Works by Shirin Neshat and Evan Penny hang in the collection of Abdi Ibrahim.
But, while visiting the Abdi Ibrahim tower requires a private invitation, Borusan Contemporary, a museum-within-a corporation housed in a so-called “haunted mansion” overlooking the Bosporus, is open to the public on weekends. Here, interactive, often science- and tech-based installations are a particular emphasis, though the permanent collection also includes more conventional works by Jim Dine, Bedri Beykam, and Devrim Erbil. More typical, however, are the kinds of projects on view in the current exhibition of works by Rafael Lozano-Hemmer.

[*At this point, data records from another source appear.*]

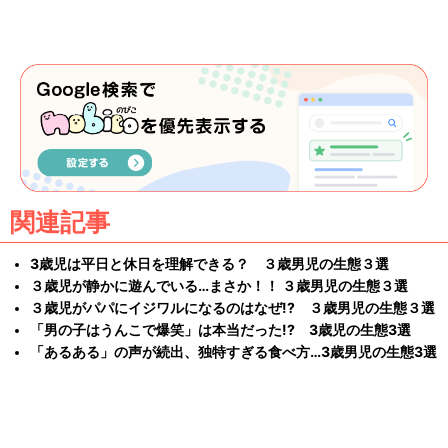
関連記事
3歳児は平日と休日を理解できる？ ３歳男児の生態３選
３歳児が静かに遊んでいる…まさか！！ ３歳男児の生態３選
３歳児がパパにイジワルになるのはなぜ!? ３歳男児の生態３選
「男の子はうんこで爆笑」は本当だった!? 3歳児の生態3選
「あるある」の声が続出、独特すぎる食べ方…3歳男児の生態3選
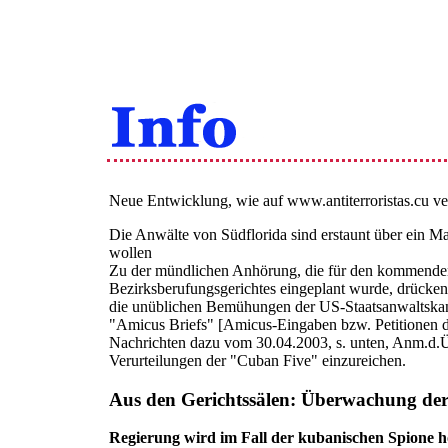
Neue Entwicklung, wie auf www.antiterroristas.cu ver
Die Anwälte von Südflorida sind erstaunt über ein 
wollen
Zu der mündlichen Anhörung, die für den kommende
Bezirksberufungsgerichtes eingeplant wurde, drücken
die unüblichen Bemühungen der US-Staatsanwaltskanzl
"Amicus Briefs" [Amicus-Eingaben bzw. Petitionen des
Nachrichten dazu vom 30.04.2003, s. unten, Anm.d.Ü
Verurteilungen der "Cuban Five" einzureichen.
Aus den Gerichtssälen: Überwachung de
Regierung wird im Fall der kubanischen Spione h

The artist transforms viewers into artworks, inviting them to breathe, look, or touch: for instance, visitors are asked to speak into a microphone and their voice then echoes for several minutes around an empty room, while lights track the frequency of the sound. In another, viewers face their own image as plumes of black smoke appear to pour from their eyes – “your evil thoughts,” one collector friend whispered as I watched the blackness from my eyes fill the screen, and I almost even believed her. They are challenging, seductive works, unusual for any museum to host, least of all, a privately funded one.
The fact that these institutions and others like them are entirely a private endeavor, not only speaks volumes about the politics of art in Turkey, but also says much for the inspiring devotion and dedication of collectors in this country, and the example that they set.